Musl and Machine Learning Systems
Musl is a lightweight implementation of the C standard library designed to be simple, small, and efficient. It provides the essential components needed for systems programming and is focused on minimizing overhead and complexity. By offering a smaller memory footprint compared to other standard libraries like glibc (GNU C Library), musl is increasingly favored in environments where resources are limited, or performance is critical, such as embedded devices. It is especially popular in containerized environments like Docker, where the size and efficiency of the image are paramount.
On the other hand, machine learning, particularly deep learning, has become a foundational component of many modern applications. Whether it’s training neural networks or executing inference tasks, machine learning workloads often require significant computing resources, vast amounts of memory, and an efficient execution environment.Machine learning needs to process large datasets, run numerous matrix multiplications, and execute parallel computations. This requires optimized libraries, tools, and frameworks like PyTorch, scikit-learn, etc. along with the underlying system libraries that help ensure that the code runs as efficiently as possible.
So, in the end what is the connection between them?
At first glance, it might seem that musl and machine learning belong to completely different realms. However, the relation between them is becoming more apparent, especially as machine learning shifts toward more resource-efficient and edge-computing environments. Many machine learning systems today, including those built with frameworks like TensorFlow and PyTorch, often rely on CPython for development and deployment. As these systems are increasingly used in embedded and resource-constrained environments, such as IoT devices, the underlying system’s C library (whether glibc or musl) becomes crucial.
However, there are many problems…
Integrating musl into machine learning systems comes with certain challenges. The most notable is compatibility. Since many machine learning and data processing libraries are optimized for glibc, certain features and packages, may require additional effort to work seamlessly in a musl-based environment.
Not long ago, we migrated the docker images used by our java application from a glibc-based image (Red Hat) to a musl-based image (Alpine). While this migration presented several challenges, one of the most critical issues surfaced recently. The problem occurred when we attempted to import a Parquet data source from a file that had been compressed using the Snappy algorithm. We encountered the following error:
Error loading shared library ld-linux-x86-64.so.2: No such file or directory.

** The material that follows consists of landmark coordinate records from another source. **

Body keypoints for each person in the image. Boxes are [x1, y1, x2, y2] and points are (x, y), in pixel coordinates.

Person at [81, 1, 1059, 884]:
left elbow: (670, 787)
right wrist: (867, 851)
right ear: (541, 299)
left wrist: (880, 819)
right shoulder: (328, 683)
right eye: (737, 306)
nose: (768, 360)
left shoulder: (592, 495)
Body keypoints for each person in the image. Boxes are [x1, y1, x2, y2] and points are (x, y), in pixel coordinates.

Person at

The Snappy Java library is built specifically for glibc and does not support musl natively. The dynamic linking process fails, as musl doesn’t include the ld-linux-x86-64.so.2 library that glibc does. Ideally, we would have Snappy compiled for musl, but currently the snappy package for java is not compatible with musl out of the box and requires manually building the image.
In previous versions of Snappy (before 1.1.9.0), there was a pure-Java mode that allowed Snappy to run on unsupported systems with a special flag. Unfortunately, this feature was removed in version 1.1.9.0 due to some issues like data corruption. Moreover, older versions of Snappy contain critical security vulnerabilities, making them unsuitable for use.

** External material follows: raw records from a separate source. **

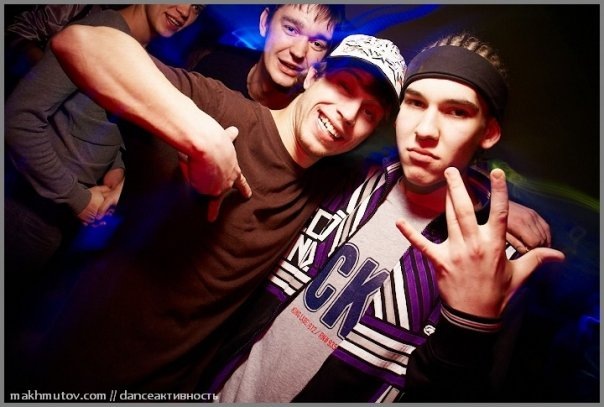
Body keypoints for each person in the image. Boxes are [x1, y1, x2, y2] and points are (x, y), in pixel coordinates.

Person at [9, 32, 405, 394]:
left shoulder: (332, 184)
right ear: (312, 76)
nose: (348, 114)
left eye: (369, 113)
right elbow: (80, 43)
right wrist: (200, 136)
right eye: (343, 86)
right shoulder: (222, 109)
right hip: (78, 370)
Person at [199, 32, 565, 402]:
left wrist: (468, 327)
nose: (426, 130)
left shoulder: (496, 262)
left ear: (488, 132)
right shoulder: (344, 179)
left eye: (457, 111)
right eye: (415, 103)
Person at [5, 4, 204, 279]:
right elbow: (17, 120)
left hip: (55, 218)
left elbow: (97, 117)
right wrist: (78, 199)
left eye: (197, 7)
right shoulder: (101, 30)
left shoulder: (134, 52)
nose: (184, 11)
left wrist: (115, 166)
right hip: (23, 209)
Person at [193, 4, 346, 109]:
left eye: (317, 44)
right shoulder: (215, 68)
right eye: (291, 29)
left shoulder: (309, 122)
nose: (299, 52)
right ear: (265, 22)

Solving this compatibility issue
While having Snappy natively compiled against musl would be the best solution for this problem, there is a workaround that leverages existing tools in the Alpine ecosystem. Alpine images provide compatibility packages like gcompat and libc6-compat, which include libraries to help run binaries compiled against glibc. It is important to refrain that this libraries only allow to run binaries that are already compiled using glibc and not and cannot be used to build software that requires glibc.
In our case, the libc6-compat package includes the ld-linux-x86-64.so.2 library, which creates a symlink /lib64/ld-linux-x86-64.so.2 that points to /lib/libc.musl-x86_64.so.1. Since snappy looks for the lib under the /lib/ folder, by creating a symlink from /lib/ld-linux-x86-64.so.2 to /lib/ld-musl-x86_64.so.1, we were able to trick Snappy into finding the dependency it was looking for, thus resolving the issue.
While this workaround might resolve the issue, it could introduce problems elsewhere in the application, as compatibility layers can cause unforeseen issues. The recommended solution is to compile the binary against your own system and do the necessary performance checks. I’ve submitted a pull request in the open source repository to ensure that future releases of Snappy Java will include this compatibility natively, eliminating the need for workarounds or manual compilation against a musl system.
Changes to base images should always be considered carefully
Migrating to Alpine Linux offers significant benefits, such as smaller docker images and improved performance. However, it can also present challenges, especially when working with software tightly coupled to glibc, as is often the case with machine learning and data pipelines.